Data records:
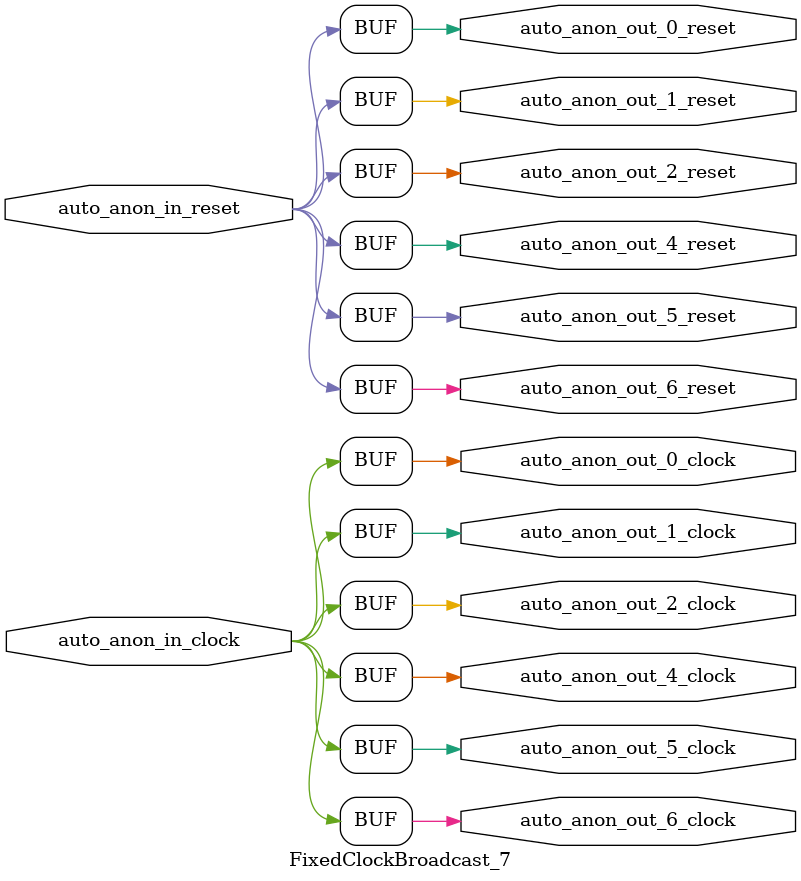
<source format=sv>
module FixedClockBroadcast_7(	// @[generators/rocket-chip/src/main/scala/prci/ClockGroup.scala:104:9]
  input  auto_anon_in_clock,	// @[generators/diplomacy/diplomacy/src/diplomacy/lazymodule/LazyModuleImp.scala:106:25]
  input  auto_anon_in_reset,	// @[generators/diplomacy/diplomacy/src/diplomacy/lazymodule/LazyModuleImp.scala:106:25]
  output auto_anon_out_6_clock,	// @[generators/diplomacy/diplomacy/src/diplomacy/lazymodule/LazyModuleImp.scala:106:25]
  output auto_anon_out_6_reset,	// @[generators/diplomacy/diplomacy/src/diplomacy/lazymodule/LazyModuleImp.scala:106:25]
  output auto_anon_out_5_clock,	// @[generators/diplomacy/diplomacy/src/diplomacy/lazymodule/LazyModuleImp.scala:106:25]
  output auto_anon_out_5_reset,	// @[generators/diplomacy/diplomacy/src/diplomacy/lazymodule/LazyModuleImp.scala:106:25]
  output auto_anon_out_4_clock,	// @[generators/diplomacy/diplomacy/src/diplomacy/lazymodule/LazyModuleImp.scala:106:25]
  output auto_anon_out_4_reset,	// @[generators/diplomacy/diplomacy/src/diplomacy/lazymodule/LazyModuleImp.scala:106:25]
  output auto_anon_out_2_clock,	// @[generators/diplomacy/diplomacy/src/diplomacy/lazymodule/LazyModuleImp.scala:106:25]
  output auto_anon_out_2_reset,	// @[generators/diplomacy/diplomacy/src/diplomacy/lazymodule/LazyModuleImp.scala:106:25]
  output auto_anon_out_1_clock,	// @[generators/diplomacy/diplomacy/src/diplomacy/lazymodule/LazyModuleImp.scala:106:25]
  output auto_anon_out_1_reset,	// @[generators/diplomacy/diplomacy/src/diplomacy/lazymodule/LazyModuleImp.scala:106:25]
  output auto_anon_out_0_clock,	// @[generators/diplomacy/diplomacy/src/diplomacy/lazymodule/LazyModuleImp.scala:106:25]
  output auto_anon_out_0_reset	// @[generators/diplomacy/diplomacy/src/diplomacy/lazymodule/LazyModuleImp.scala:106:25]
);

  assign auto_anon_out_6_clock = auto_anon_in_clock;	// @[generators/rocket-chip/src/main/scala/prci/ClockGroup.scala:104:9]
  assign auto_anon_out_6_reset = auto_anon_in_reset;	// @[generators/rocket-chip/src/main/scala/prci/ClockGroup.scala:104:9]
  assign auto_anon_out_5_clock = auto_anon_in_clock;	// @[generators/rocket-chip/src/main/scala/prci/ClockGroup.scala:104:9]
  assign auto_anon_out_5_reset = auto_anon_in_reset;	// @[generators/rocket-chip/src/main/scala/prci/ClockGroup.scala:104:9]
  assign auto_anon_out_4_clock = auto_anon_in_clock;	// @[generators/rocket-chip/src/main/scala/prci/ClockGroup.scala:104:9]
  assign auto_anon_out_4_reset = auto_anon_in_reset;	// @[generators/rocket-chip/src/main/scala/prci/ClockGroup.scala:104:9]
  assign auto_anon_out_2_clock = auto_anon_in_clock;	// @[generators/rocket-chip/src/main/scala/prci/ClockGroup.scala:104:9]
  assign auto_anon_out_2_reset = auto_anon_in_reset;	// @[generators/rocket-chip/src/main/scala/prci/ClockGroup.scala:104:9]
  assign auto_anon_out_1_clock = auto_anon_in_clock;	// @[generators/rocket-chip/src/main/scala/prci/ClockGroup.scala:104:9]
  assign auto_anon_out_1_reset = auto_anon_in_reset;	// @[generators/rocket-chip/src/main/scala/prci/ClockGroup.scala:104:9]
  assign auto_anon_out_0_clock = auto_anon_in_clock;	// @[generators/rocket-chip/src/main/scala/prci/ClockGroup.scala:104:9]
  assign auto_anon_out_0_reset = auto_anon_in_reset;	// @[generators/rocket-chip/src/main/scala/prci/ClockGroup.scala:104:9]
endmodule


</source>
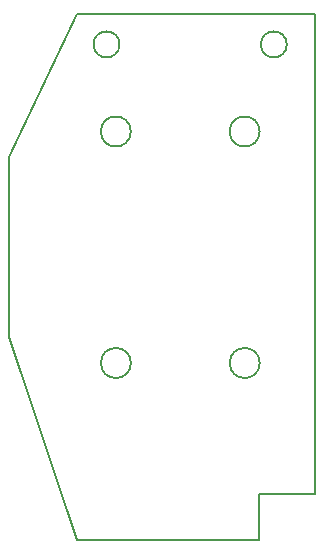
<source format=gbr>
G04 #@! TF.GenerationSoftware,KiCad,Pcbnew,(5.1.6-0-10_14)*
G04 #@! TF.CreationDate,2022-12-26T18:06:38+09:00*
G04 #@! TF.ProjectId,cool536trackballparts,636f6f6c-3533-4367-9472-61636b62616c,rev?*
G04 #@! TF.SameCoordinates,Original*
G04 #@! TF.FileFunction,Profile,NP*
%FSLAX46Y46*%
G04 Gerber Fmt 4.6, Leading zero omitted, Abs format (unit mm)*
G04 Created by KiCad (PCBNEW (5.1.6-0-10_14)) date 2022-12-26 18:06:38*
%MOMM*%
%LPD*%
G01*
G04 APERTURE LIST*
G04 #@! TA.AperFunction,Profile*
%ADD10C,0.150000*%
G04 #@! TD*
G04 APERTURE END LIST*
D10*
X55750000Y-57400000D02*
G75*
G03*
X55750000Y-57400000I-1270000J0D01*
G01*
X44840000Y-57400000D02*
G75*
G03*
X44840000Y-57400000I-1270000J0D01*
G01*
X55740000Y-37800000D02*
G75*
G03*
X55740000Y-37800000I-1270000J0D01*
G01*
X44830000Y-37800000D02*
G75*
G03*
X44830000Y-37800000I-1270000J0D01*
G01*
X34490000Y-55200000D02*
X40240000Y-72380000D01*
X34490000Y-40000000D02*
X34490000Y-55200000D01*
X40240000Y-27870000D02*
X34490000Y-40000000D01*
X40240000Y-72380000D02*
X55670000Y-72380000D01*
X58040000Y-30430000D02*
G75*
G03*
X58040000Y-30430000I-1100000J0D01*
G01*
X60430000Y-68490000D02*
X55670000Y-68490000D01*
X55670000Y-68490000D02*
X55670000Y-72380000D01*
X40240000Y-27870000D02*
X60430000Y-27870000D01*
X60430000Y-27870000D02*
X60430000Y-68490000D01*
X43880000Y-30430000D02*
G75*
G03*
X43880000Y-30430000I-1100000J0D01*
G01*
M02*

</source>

**ABOUT THIS EXERCISE**
Return each full line of the entries that contains the word "output".

**WRITTEN RESPONSE**
  output auto_anon_out_6_clock,	// @[generators/diplomacy/diplomacy/src/diplomacy/lazymodule/LazyModuleImp.scala:106:25]
  output auto_anon_out_6_reset,	// @[generators/diplomacy/diplomacy/src/diplomacy/lazymodule/LazyModuleImp.scala:106:25]
  output auto_anon_out_5_clock,	// @[generators/diplomacy/diplomacy/src/diplomacy/lazymodule/LazyModuleImp.scala:106:25]
  output auto_anon_out_5_reset,	// @[generators/diplomacy/diplomacy/src/diplomacy/lazymodule/LazyModuleImp.scala:106:25]
  output auto_anon_out_4_clock,	// @[generators/diplomacy/diplomacy/src/diplomacy/lazymodule/LazyModuleImp.scala:106:25]
  output auto_anon_out_4_reset,	// @[generators/diplomacy/diplomacy/src/diplomacy/lazymodule/LazyModuleImp.scala:106:25]
  output auto_anon_out_2_clock,	// @[generators/diplomacy/diplomacy/src/diplomacy/lazymodule/LazyModuleImp.scala:106:25]
  output auto_anon_out_2_reset,	// @[generators/diplomacy/diplomacy/src/diplomacy/lazymodule/LazyModuleImp.scala:106:25]
  output auto_anon_out_1_clock,	// @[generators/diplomacy/diplomacy/src/diplomacy/lazymodule/LazyModuleImp.scala:106:25]
  output auto_anon_out_1_reset,	// @[generators/diplomacy/diplomacy/src/diplomacy/lazymodule/LazyModuleImp.scala:106:25]
  output auto_anon_out_0_clock,	// @[generators/diplomacy/diplomacy/src/diplomacy/lazymodule/LazyModuleImp.scala:106:25]
  output auto_anon_out_0_reset	// @[generators/diplomacy/diplomacy/src/diplomacy/lazymodule/LazyModuleImp.scala:106:25]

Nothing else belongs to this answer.